§ **Description of the task**:
Write out the listing below character for character, though without its pictures.

§ **Records shown**:
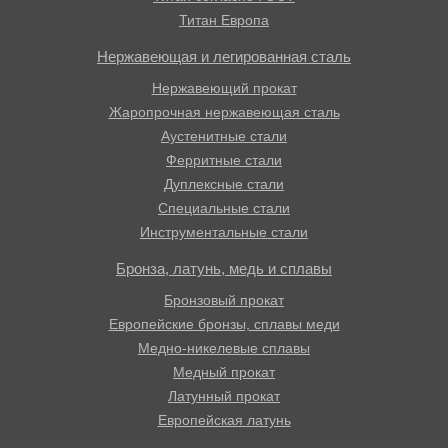
Титан Европа
Нержавеющая и легированная сталь
Нержавеющий прокат
Жаропрочная нержавеющая сталь
Аустенитные стали
Ферритные стали
Дуплексные стали
Специальные стали
Инструментальные стали
Бронза, латунь, медь и сплавы
Бронзовый прокат
Европейские бронзы, сплавы меди
Медно-никелевые сплавы
Медный прокат
Латунный прокат
Европейская латунь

§ **Problem solution**:
Титан Европа
Нержавеющая и легированная сталь
Нержавеющий прокат
Жаропрочная нержавеющая сталь
Аустенитные стали
Ферритные стали
Дуплексные стали
Специальные стали
Инструментальные стали
Бронза, латунь, медь и сплавы
Бронзовый прокат
Европейские бронзы, сплавы меди
Медно-никелевые сплавы
Медный прокат
Латунный прокат
Европейская латунь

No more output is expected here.